Ich habe für meinen kleinen Teich einen Ubbink Fertig Filter und davor ein selbstgebauten Vorfilter.

Meine frage bezieht sich auf den Ubbink filter. Da drin ist ja erst die Matte und da drunter der Sack mit den Zeolithsteinen. 

Ich habe die beiden Medien das zweite Jahr nun drin. Sollte man die filtermatte und das Zeolith nächstes Frühjahr erneuern? Oder wie hält man das damit?


----------



## Nori (6. Okt. 2013)

*AW: filtermatte und Zeolith wechseln ??*

Wenn die Filtermatte sich nicht auflöst besteht eigentlich kein Grund für eine Erneuerung - es sei denn du willst mal mit anderen Durchlässigkeiten experimentieren.
Zeolith (wenn man es schon verwenden will - ich hab da keinen Bedarf) kann man regenerieren - schau mal hier:

https://www.hobby-gartenteich.de/xf/threads/23764/?q=zeolith+regenerieren

Gruß Nori


----------



## amselmeister (6. Okt. 2013)

*AW: filtermatte und Zeolith wechseln ??*

Warum kein bedarf? hast du das anders?
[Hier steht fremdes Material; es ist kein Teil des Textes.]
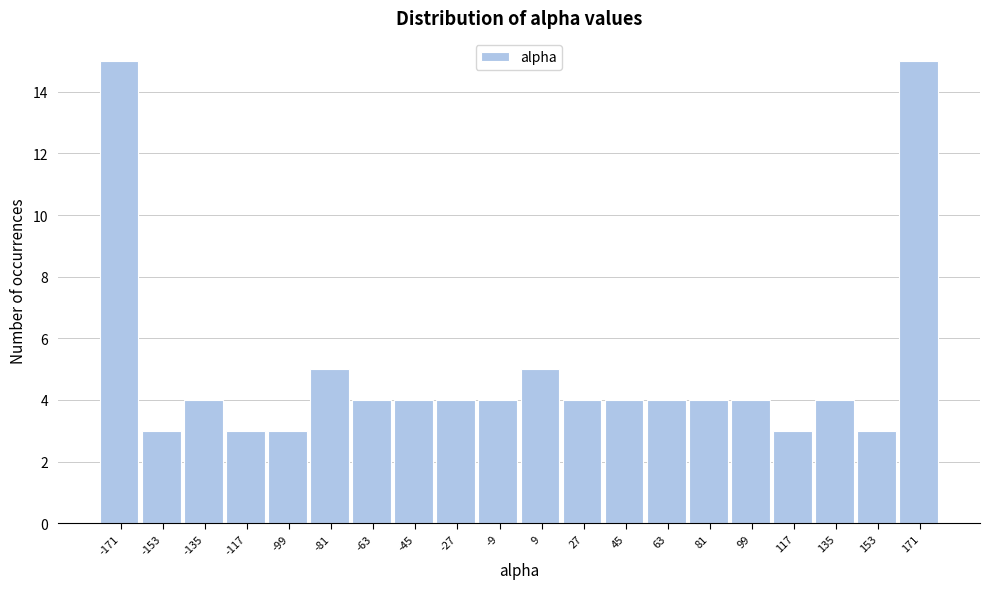

What is the height of the bar covering 36 to 54 on the x-axis? The values are not printed on the chart, so give them approximately, as read against the axis.

4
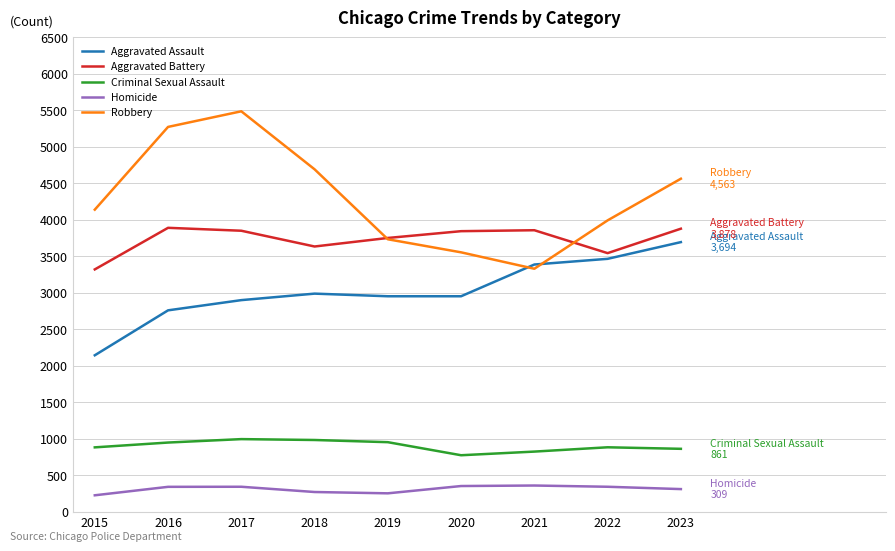

Which category has the highest value across all series?

2017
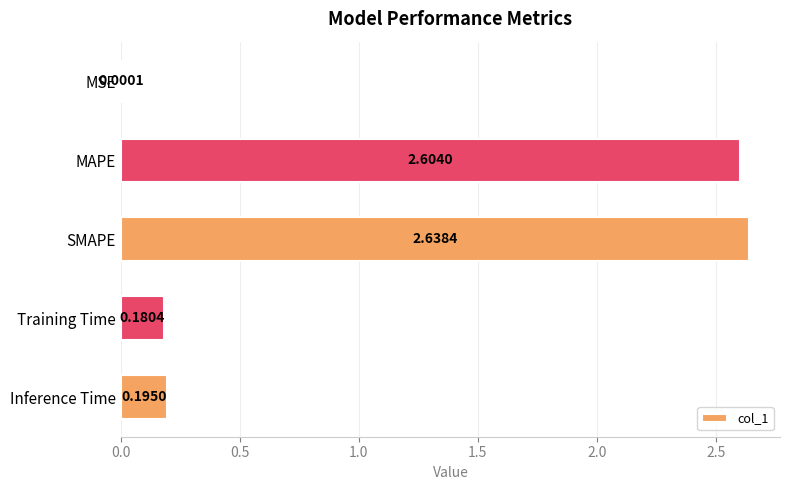

What is the sum of all values?

5.6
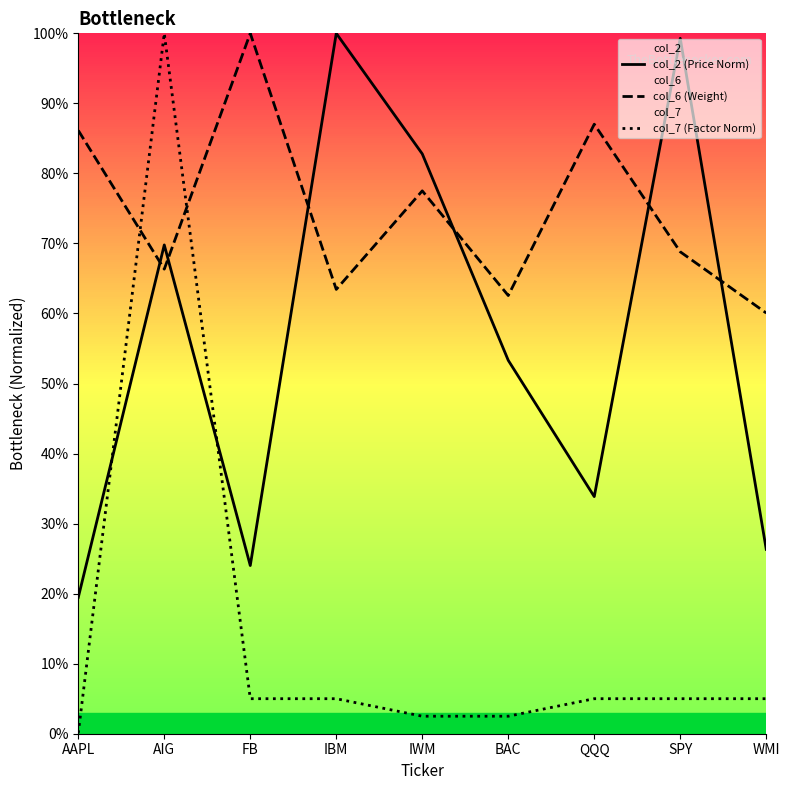

The col_7 (Factor Norm) series shows 0.4 at AIG. True or false?

False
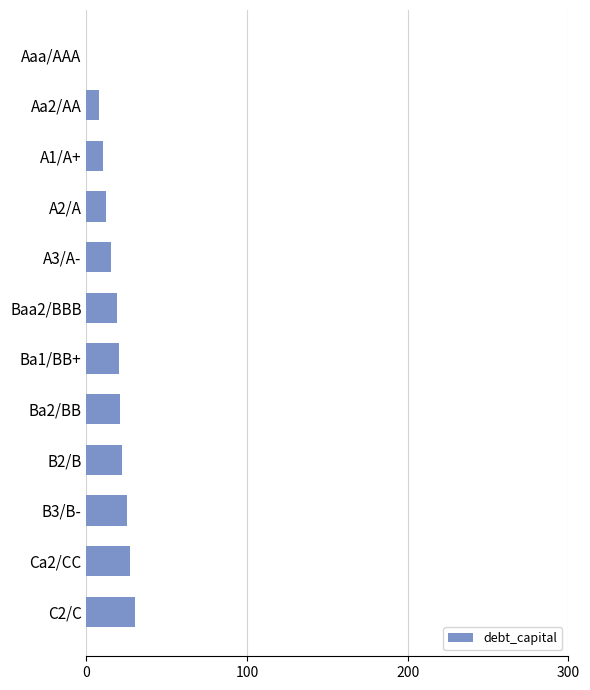

The value at Ba2/BB is 21. True or false?

True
Ich meine es war beim Filter bei und ich denke bei dem Aufbau wird das so seinen Sinn haben daher wollte ich es wieder rein machen.
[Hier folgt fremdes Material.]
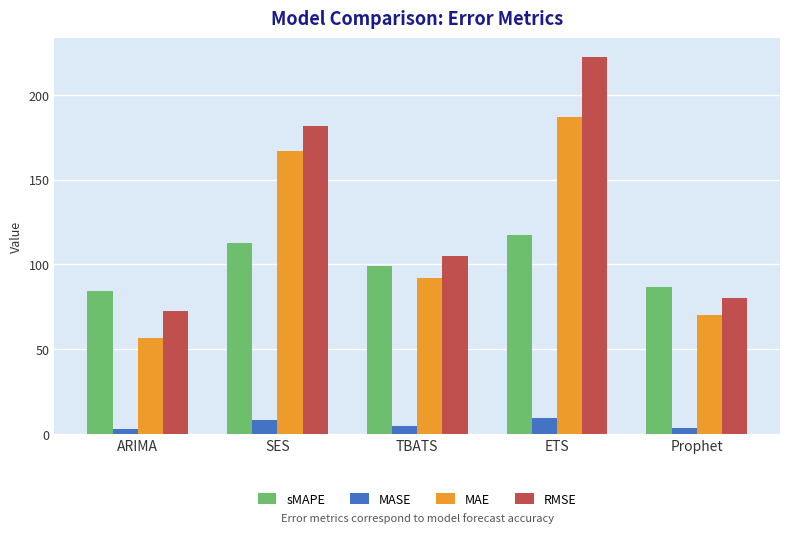

What is the value of the MAE bar at the 3rd from the left?

91.9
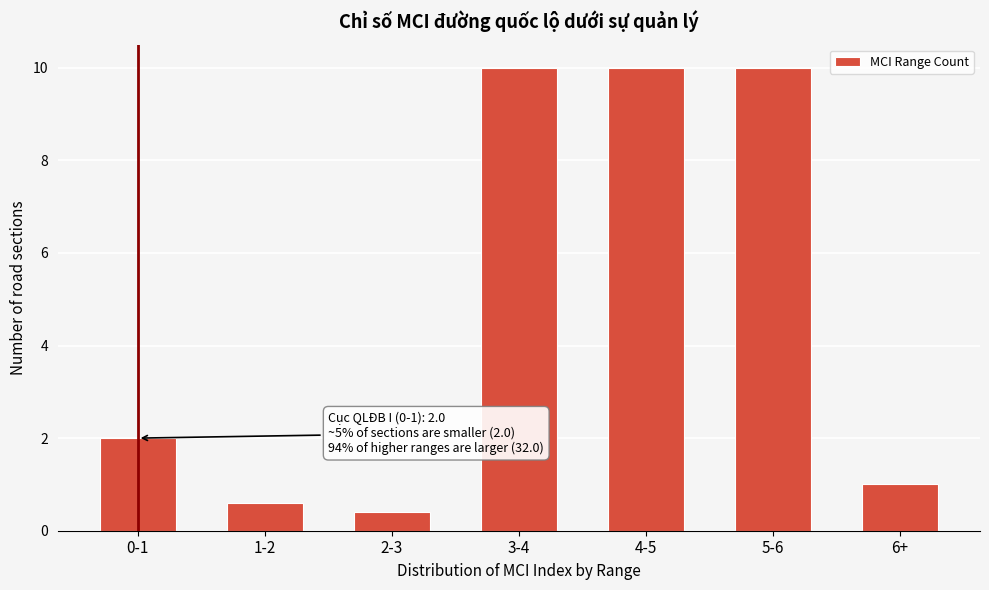

Reading left to right, what are all the values shown in this chart?

0-1=2.0	1-2=0.6	2-3=0.4	3-4=10.0	4-5=10.0	5-6=10.0	6+=1.0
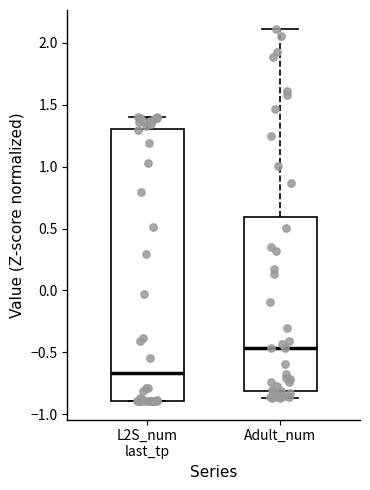

Which box has the lowest median line?

L2S_num last_tp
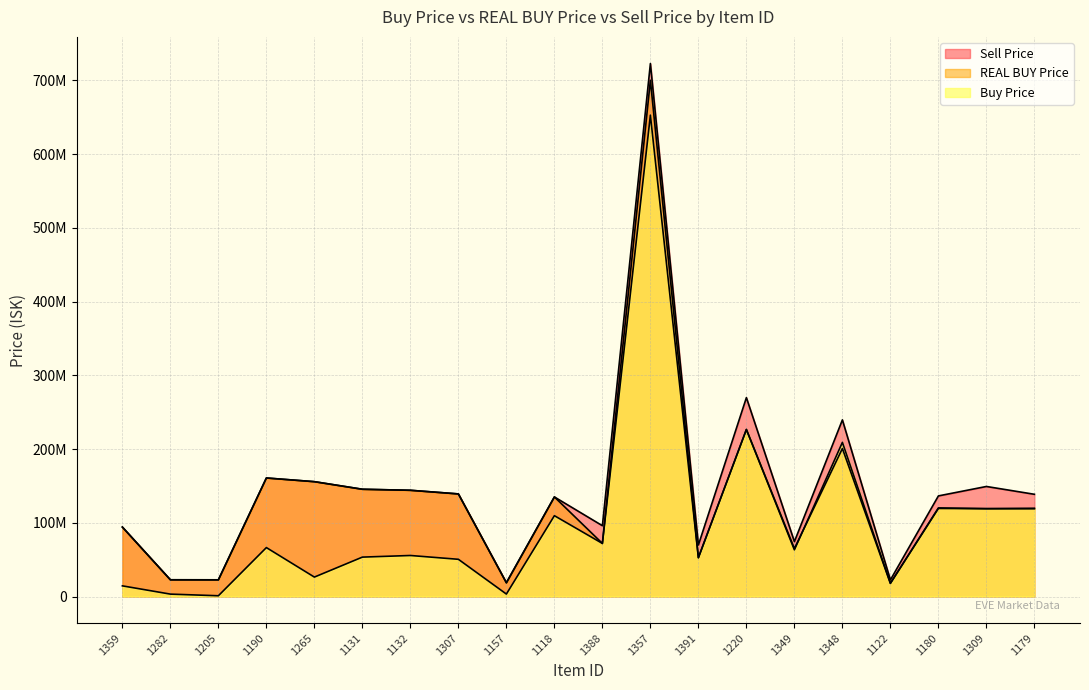

List the series in order of their overall mean, highest first.

Sell Price, REAL BUY Price, Buy Price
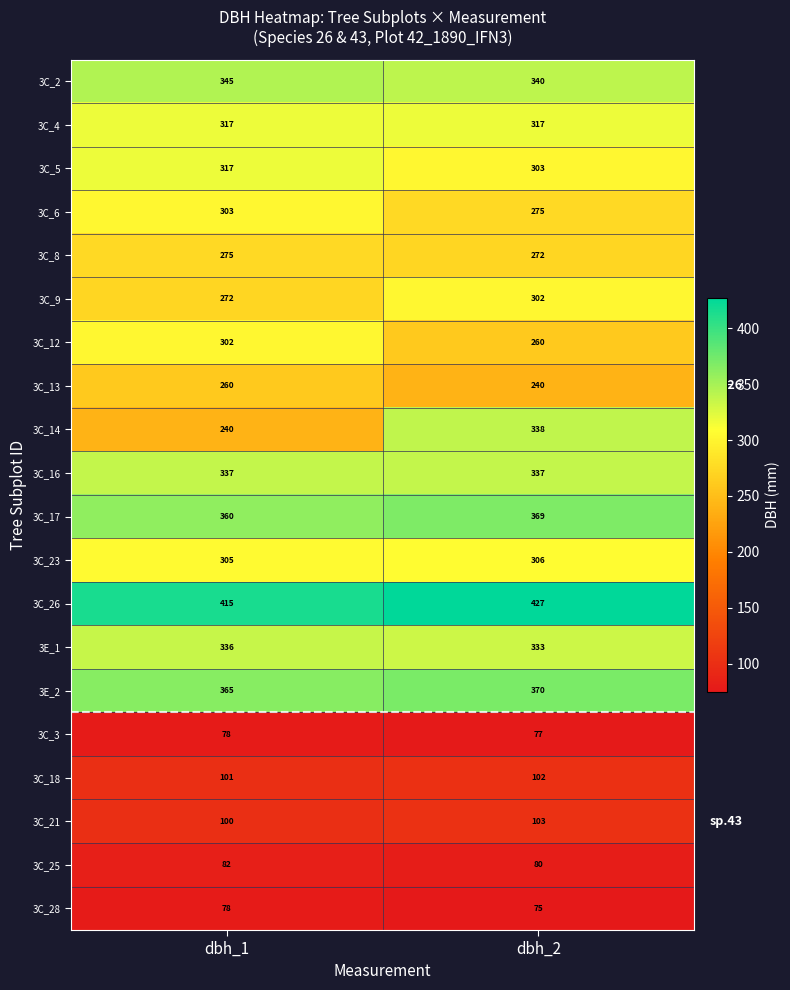

The 3C_3 series shows 77 at dbh_2. True or false?

True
Also wenn ich den Link so lese verstehe ich das aber so das man es zwar machen kann aber nie weiß ob das dann noch gut ist oder nicht.
Ich meine teuer ist es ja meine ich nicht oder? 
Also spricht denn was gegen die erneuerung oder gibt es da eine faustformel zur länge der Nutzung?


----------



## Nori (6. Okt. 2013)

*AW: filtermatte und Zeolith wechseln ??*

Weil es in Punkto Besiedlungsfläche bessere Medien als Zeolith gibt, die auch mit nur wenigen Litern Platzbedarf auskommen - z.B. CrystalMax oder Glafoam (um mal bei Naturprodukten zu bleiben

Gruß Nori


----------



## amselmeister (6. Okt. 2013)

*AW: filtermatte und Zeolith wechseln ??*

Aber ich dachte Zeolith ist eine art Reinigungsmittel wenn man so will und keine Besiedlungsfläche.
Also ist dass das selbe wie __ HEL-X?

Was also kann ich besser in den Sack machen als Zeolith? (was auch nicht unbedingt teurer sein muss)


----------



## Nori (6. Okt. 2013)

*AW: filtermatte und Zeolith wechseln ??*

Zeolith soll als Ionentauscher zum Ammoniakabbau wirken und als Besiedlungsfläche.
Wieviel Platz hast du zur Verfügung - mit 10 Litern __ Hel-X brauchst nicht erst anfangen - bei CrystalMax dürften für dein Teichvolumen dagegegn schon 5 Liter reichen


----------



## amselmeister (6. Okt. 2013)

*AW: filtermatte und Zeolith wechseln ??*

boar kann ich gar nicht sagen in Litern. Laut Internet hat das Teil 25 Liter gesammt. Und ich nehme an mehr als 5 macht der Zeolithteil nicht aus. 
Aber 45€ für 10 Liter eimer ist schon üppig finde ich.

wie oft muss man das denn tauschen oder wie läuft das bei dem Zeug.

Wegen der Filtermatte. Nein auseinander fällt die nicht aber die ist da wo das wasser reinläuft schon ganz schwarz.


----------



## Nori (6. Okt. 2013)

*AW: filtermatte und Zeolith wechseln ??*

Schau mal hier:

http://www.kois.de/Superfish-CrystalMax-10-Liter-Filtermedium

Ich hab 20 Liter davon die 3-te Saison im Einsatz - wird einfach abgekärchert und fertig - einen Schwund etc. konnte ich nicht feststellen.

Gruß Nori


----------



## amselmeister (6. Okt. 2013)

*AW: filtermatte und Zeolith wechseln ??*

Alles klar

Und das ist viel besser als die Steine?


----------



## amselmeister (29. März 2015)

Hallo

Ich nehme mal mein altes Thema wieder.
Ich habe ja den Filter 2014 weiter so betrieben und mir bislang keine Gedanken mehr gemacht, Nun mache ich die sachen so langsam alle wieder fertig und stehe vor der selben frage. Was ist mit diesen Bio Steinen. So nennt Ubbink diese.
Aber was genau das ist , weiß ich nicht und ich weiß auch immer noch nicht was das beste Medium ist um diese Bio Steine zu ersetzen.

Tja ich überlege entweder diese Bio Steine zu reinigen oder mir einfach neues Zelolioth zu kaufen, oder halt was ganz anderes


----------